Dress For The Occasion
If you’re going to decorate your house, you might as well have the people coming get in on the festivities too. Tell everyone to bust out their sweaters, Santa suits, or festive fancy threads. As the host, I add a little incentive for my guests by giving away some prizes for the best-dressed guy, girl, and couple. If you really rocked the festive wear at my party, you’ll know, partially because the judging is almost too similar to a wet t-shirt contest where all the guests cheer for the winner. That, and if you do win, you’ll be leaving with an extra sixer, bottle of wine, or drink set. Don’t be the scrooge who’s too cool to show some the holiday spirit. Nobody likes that person.
Special shout out to all my friends in the tribe who come rocking the Star Of David Hanukkah sweaters.
Give Some Gifts
I love me some gift exchanges. So far per the tradition, we always do a standard Yankee Swap.

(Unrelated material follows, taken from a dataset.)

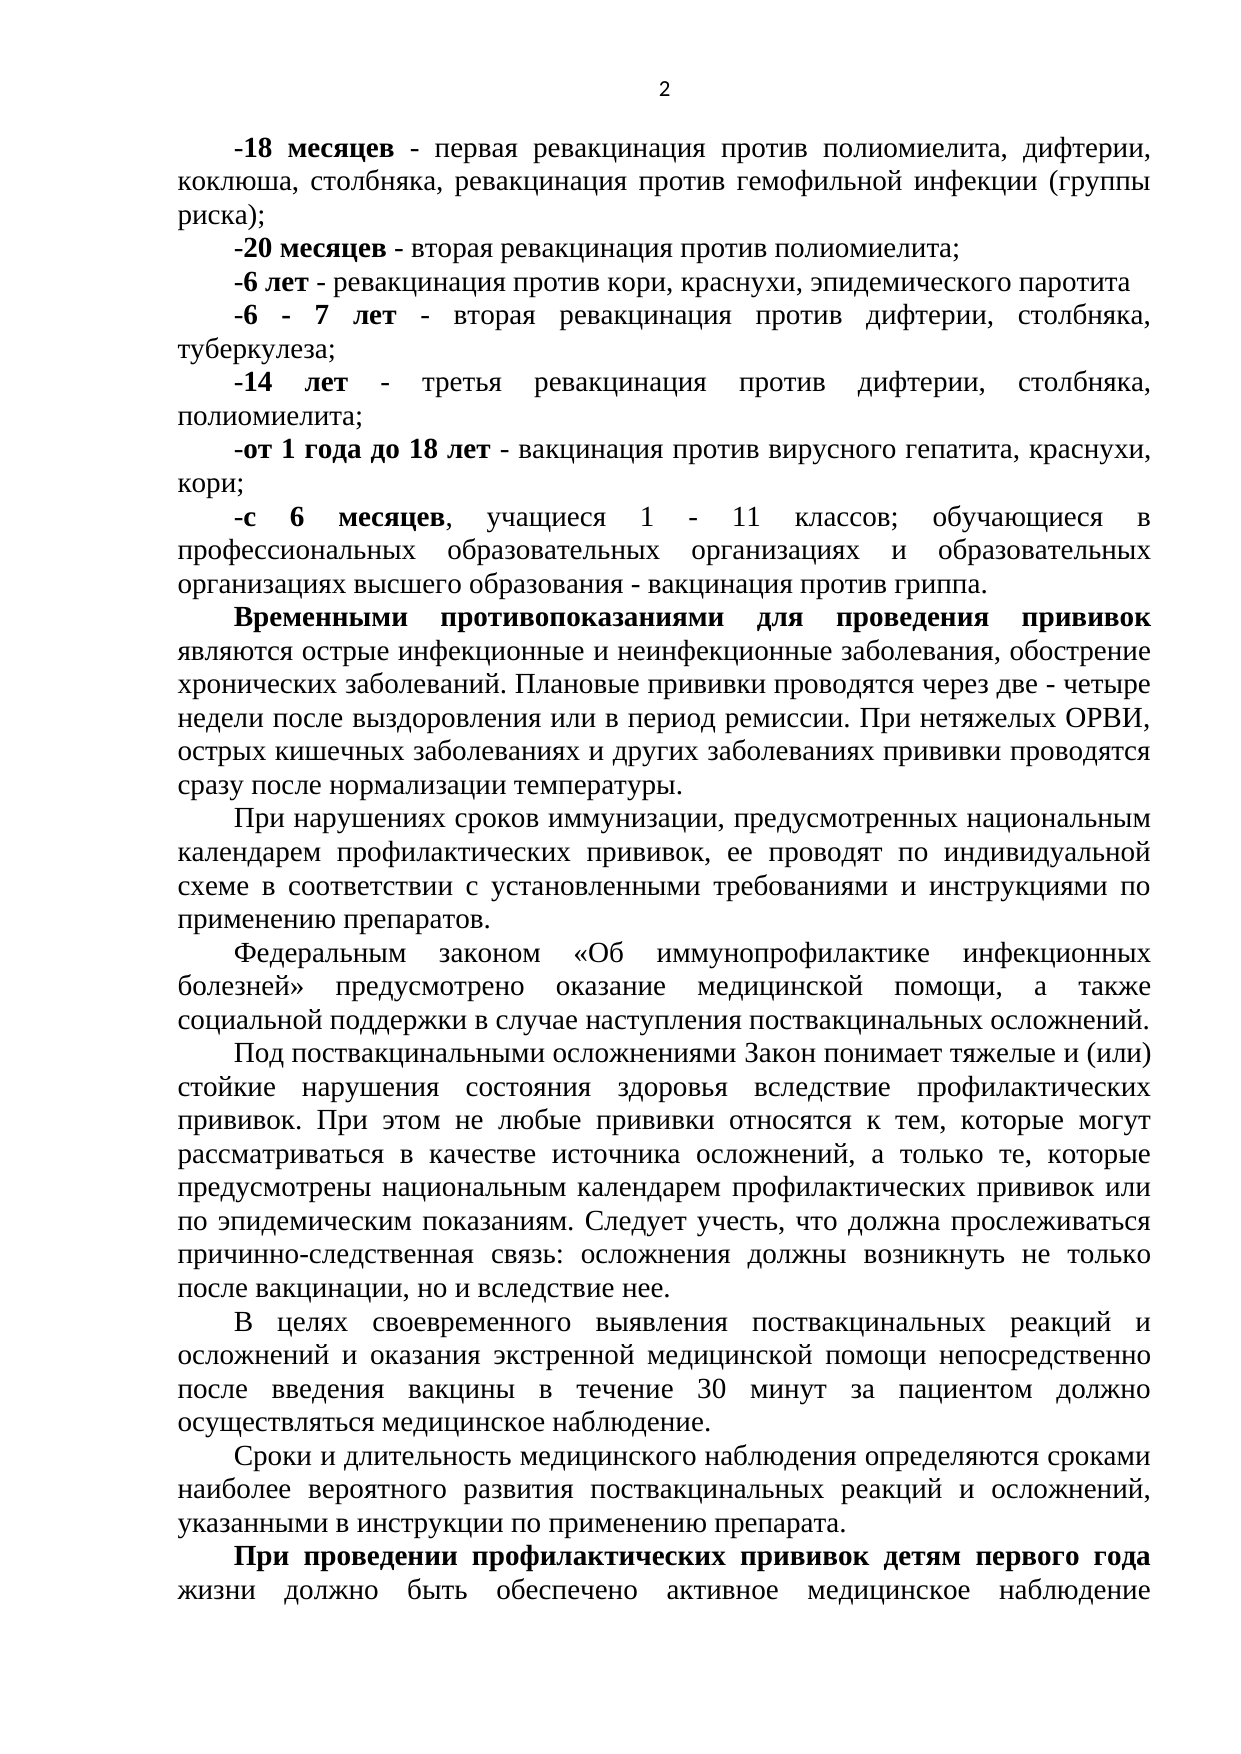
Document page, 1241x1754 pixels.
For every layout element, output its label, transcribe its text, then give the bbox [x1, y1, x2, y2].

Except you’ll have to use your imagination and replace that oven mitt and teapot with a set of whiskey stones from Man Outfitters and a bottle of Jameson to get an idea what it should be like. Oh, and that Jameson. It’s more than likely than not it’ll be opened (and finished) shortly after all the gift giving has died down.

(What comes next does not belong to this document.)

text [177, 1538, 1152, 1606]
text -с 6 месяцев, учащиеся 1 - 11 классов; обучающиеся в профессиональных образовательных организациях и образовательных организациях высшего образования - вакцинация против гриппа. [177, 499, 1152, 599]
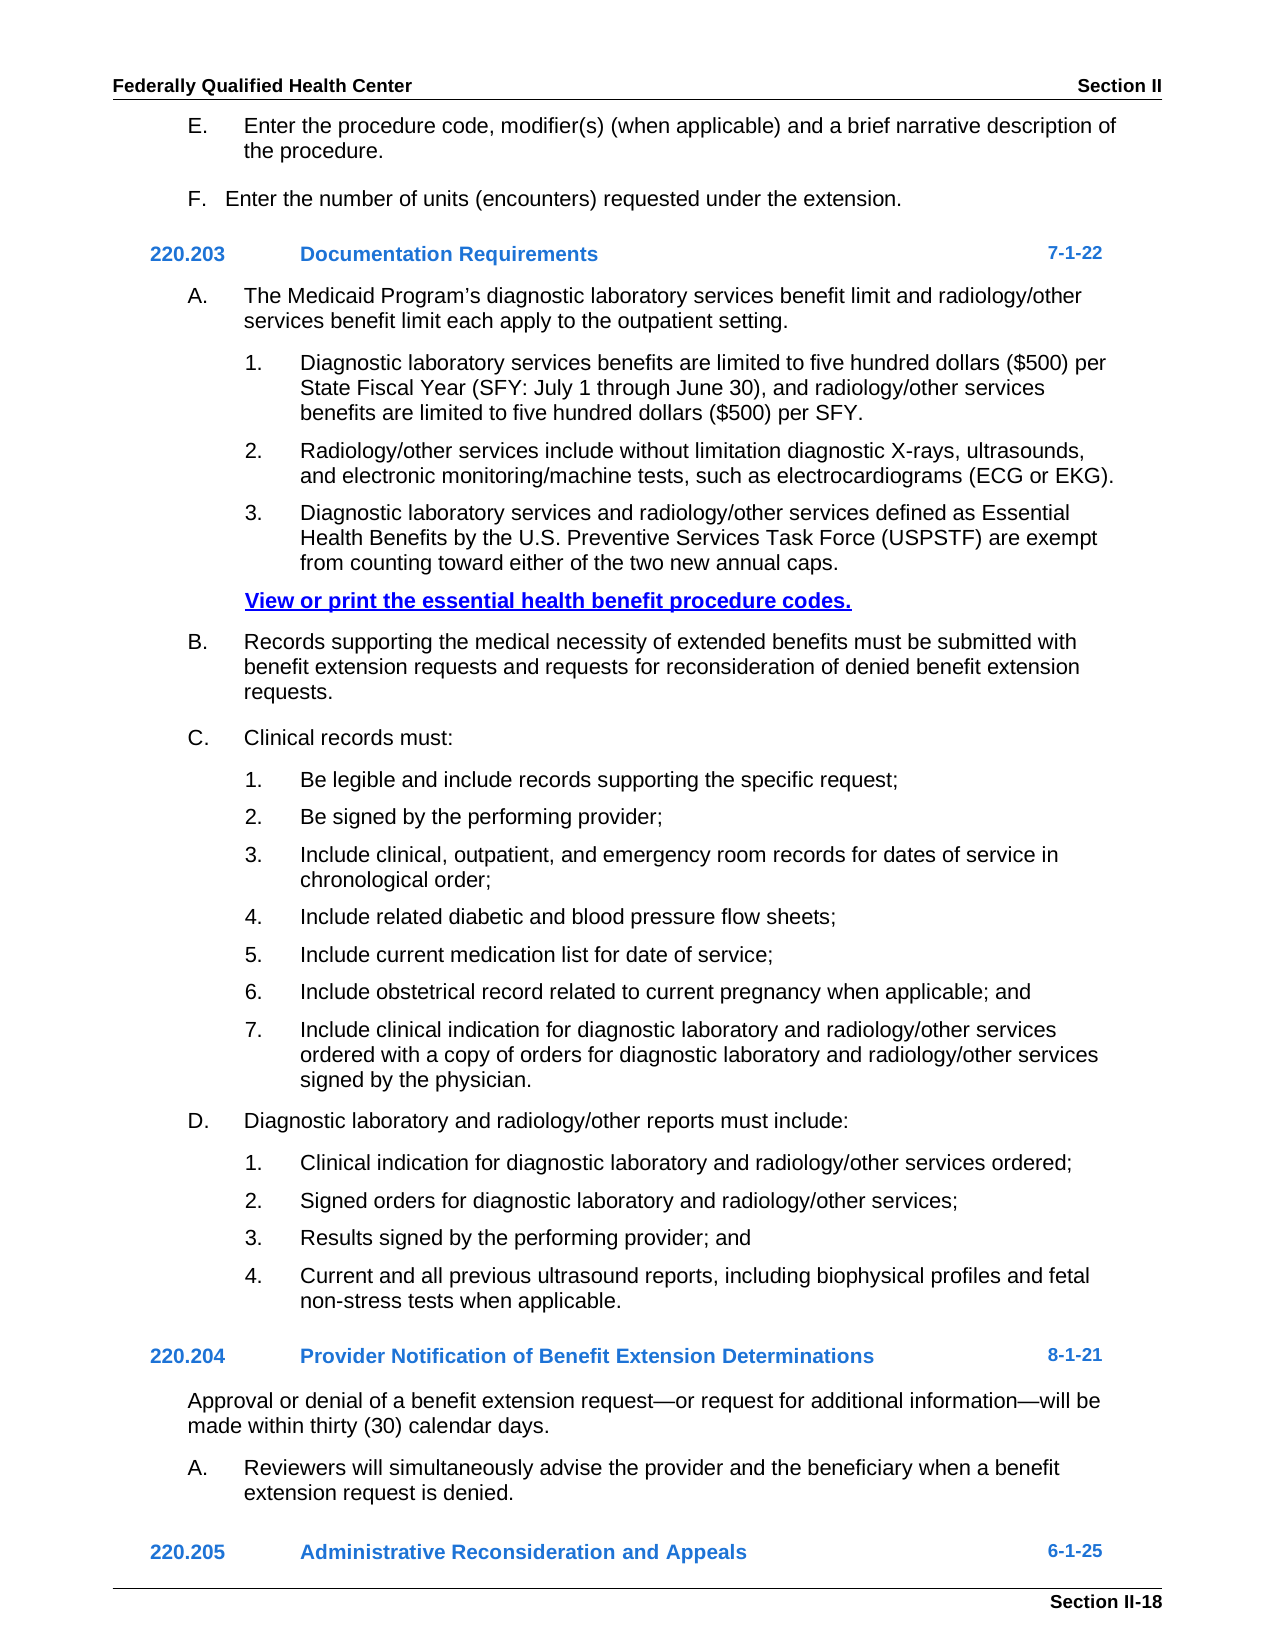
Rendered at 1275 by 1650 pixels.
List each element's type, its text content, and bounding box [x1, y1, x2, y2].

If a Yankee Swap isn’t quite your group’s thing, as a host, you can still give your guests the gift of a fully stocked supply of Tums, Advil, and Pepto. They’ll thank you in the morning.
Make The Aux Cord Catch Fire
Okay, so far we have great food, good drinks, holiday gear, and festive cheer. Even if you check all of those things off the list, if you don’t have a great Christmas playlist, the party just won’t be as good. So you had better believe Christmas In Hollis by Run DMC, Jimmy Buffett’s Ho Ho Ho And A Bottle Of Rum and Mariah Carey’s All I Want For Christmas will be pumped through the speakers at some point.
Get Home Safe
Offer up the spare room, couch, and the inflatable mattress for the people who want to stay the night. However, as we all know not everyone will be able to. For the guests that aren’t staying, make sure they get home safe. The last thing anyone wants for Christmas is to get on the naughty list for a DUI. If you’re drinking this holiday season, do me and literally anyone on the road a favor, and don’t drive.
For those of you planning on rocking around the Christmas tree this year, take what you will from this list and hopefully you’ll have a most excellent holiday banger as well.
Oh and one more thing: Merry Christmas, you filthy animals. .
Image via YouTube
How can I catch an invite to this party?
any and all applicants can send their party resume to ShibbyTFM@gmail.com
~An equal opportunity party enthusiast~
Where does this winter wonderland occur?
Hit me with that E-mail, fam.
No mention of Michael Bublé’s Christmas album, I’m torn
Oh it’ll play at some point for sure.
Shibby if you and I teamed up to party plan it would be the best party the Mid-Atlantic has ever seen. Good read and I agree to all of this.
That said, my annual party is still going to better than yours.
Pew, pew! Shots fired. I want someone to go to both and write a comparison. I volunteer as tribute.
As someone that has experienced the majesty, I fully endorse this.